Problem: Down to the last line, retype the records below exactly and skip the pictures.

**** The records ****

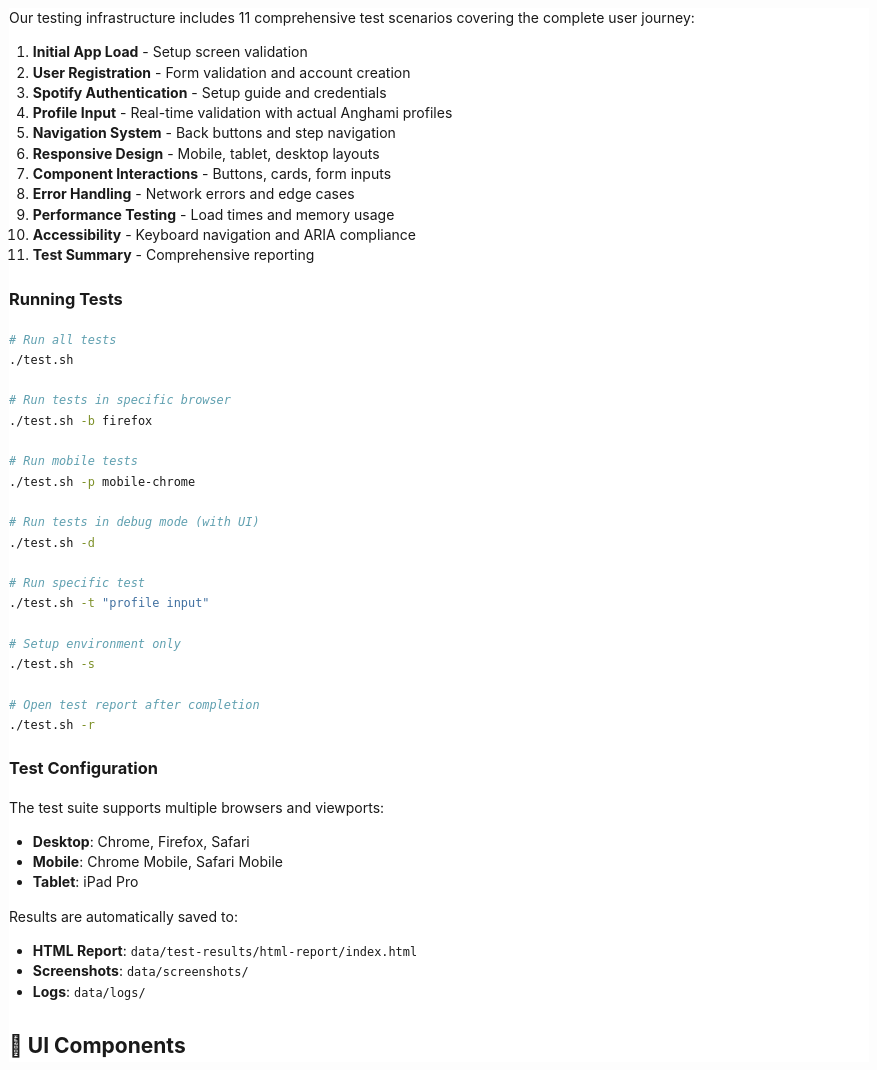 Our testing infrastructure includes 11 comprehensive test scenarios covering the complete user journey:

1. **Initial App Load** - Setup screen validation
2. **User Registration** - Form validation and account creation  
3. **Spotify Authentication** - Setup guide and credentials
4. **Profile Input** - Real-time validation with actual Anghami profiles
5. **Navigation System** - Back buttons and step navigation
6. **Responsive Design** - Mobile, tablet, desktop layouts
7. **Component Interactions** - Buttons, cards, form inputs
8. **Error Handling** - Network errors and edge cases
9. **Performance Testing** - Load times and memory usage
10. **Accessibility** - Keyboard navigation and ARIA compliance
11. **Test Summary** - Comprehensive reporting

### Running Tests

```bash
# Run all tests
./test.sh

# Run tests in specific browser
./test.sh -b firefox

# Run mobile tests
./test.sh -p mobile-chrome

# Run tests in debug mode (with UI)
./test.sh -d

# Run specific test
./test.sh -t "profile input"

# Setup environment only
./test.sh -s

# Open test report after completion
./test.sh -r
```

### Test Configuration

The test suite supports multiple browsers and viewports:
- **Desktop**: Chrome, Firefox, Safari
- **Mobile**: Chrome Mobile, Safari Mobile
- **Tablet**: iPad Pro

Results are automatically saved to:
- **HTML Report**: `data/test-results/html-report/index.html`
- **Screenshots**: `data/screenshots/`
- **Logs**: `data/logs/`

## 🎨 UI Components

****

Reply to the exercise:
 Our testing infrastructure includes 11 comprehensive test scenarios covering the complete user journey:

1. **Initial App Load** - Setup screen validation
2. **User Registration** - Form validation and account creation  
3. **Spotify Authentication** - Setup guide and credentials
4. **Profile Input** - Real-time validation with actual Anghami profiles
5. **Navigation System** - Back buttons and step navigation
6. **Responsive Design** - Mobile, tablet, desktop layouts
7. **Component Interactions** - Buttons, cards, form inputs
8. **Error Handling** - Network errors and edge cases
9. **Performance Testing** - Load times and memory usage
10. **Accessibility** - Keyboard navigation and ARIA compliance
11. **Test Summary** - Comprehensive reporting

### Running Tests

```bash
# Run all tests
./test.sh

# Run tests in specific browser
./test.sh -b firefox

# Run mobile tests
./test.sh -p mobile-chrome

# Run tests in debug mode (with UI)
./test.sh -d

# Run specific test
./test.sh -t "profile input"

# Setup environment only
./test.sh -s

# Open test report after completion
./test.sh -r
```

### Test Configuration

The test suite supports multiple browsers and viewports:
- **Desktop**: Chrome, Firefox, Safari
- **Mobile**: Chrome Mobile, Safari Mobile
- **Tablet**: iPad Pro

Results are automatically saved to:
- **HTML Report**: `data/test-results/html-report/index.html`
- **Screenshots**: `data/screenshots/`
- **Logs**: `data/logs/`

## 🎨 UI Components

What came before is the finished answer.